Bénin : la transformation agricole s’accélère pour l’autosuffisance
Adin Yeton Bloukounon Goubalan, ministre de l’Agriculture, de l’Élevage et de la Pêche, a bouclé une tournée nationale de trois jours. Du centre au nord du pays, il a martelé le message du gouvernement : le Bénin doit cesser d’exporter ses matières premières brutes et les transformer sur son sol pour garantir sa sécurité alimentaire et créer de la richesse.

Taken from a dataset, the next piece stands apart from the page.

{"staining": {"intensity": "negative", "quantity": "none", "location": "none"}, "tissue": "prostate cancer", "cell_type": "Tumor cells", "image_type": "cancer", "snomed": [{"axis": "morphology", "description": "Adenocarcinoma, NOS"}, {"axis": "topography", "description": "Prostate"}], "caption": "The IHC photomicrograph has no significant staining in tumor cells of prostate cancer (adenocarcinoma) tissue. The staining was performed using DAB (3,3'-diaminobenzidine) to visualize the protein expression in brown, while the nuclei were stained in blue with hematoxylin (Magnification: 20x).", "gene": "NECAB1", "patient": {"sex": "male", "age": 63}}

Une véritable course contre la montre est engagée pour moderniser l’agriculture béninoise. Entre le 11 et le 13 juin, le ministre a sillonné les principaux pôles agricoles : Paouignan, Glazoué et Parakou. L’objectif était de vérifier sur le terrain que la vision du chef de l’État – la rupture définitive avec l’exportation de produits bruts – devient une réalité industrielle.
Riz et manioc : cap sur l’autosuffisance
La filière rizicole enregistre une avancée majeure. À Glazoué, le groupe agro-industriel Premium a annoncé l’accélération de ses investissements. Une troisième unité de transformation est en construction à Dangbo, ce qui portera la capacité globale de 300 000 à 500 000 tonnes de riz par an. Une étape clé pour réduire la dépendance du pays vis-à-vis des importations asiatiques.
À Paouignan, le manioc est à l’honneur. Les travaux de la nouvelle usine locale de transformation touchent à leur fin. Ce complexe produira du gari, du tapioca et surtout de la farine panifiable, une alternative locale au blé importé. L’innovation réside dans son mode de gestion : une cogestion inédite entre le secteur privé et les groupements de producteurs, pensée pour redistribuer équitablement les bénéfices et sécuriser les emplois ruraux.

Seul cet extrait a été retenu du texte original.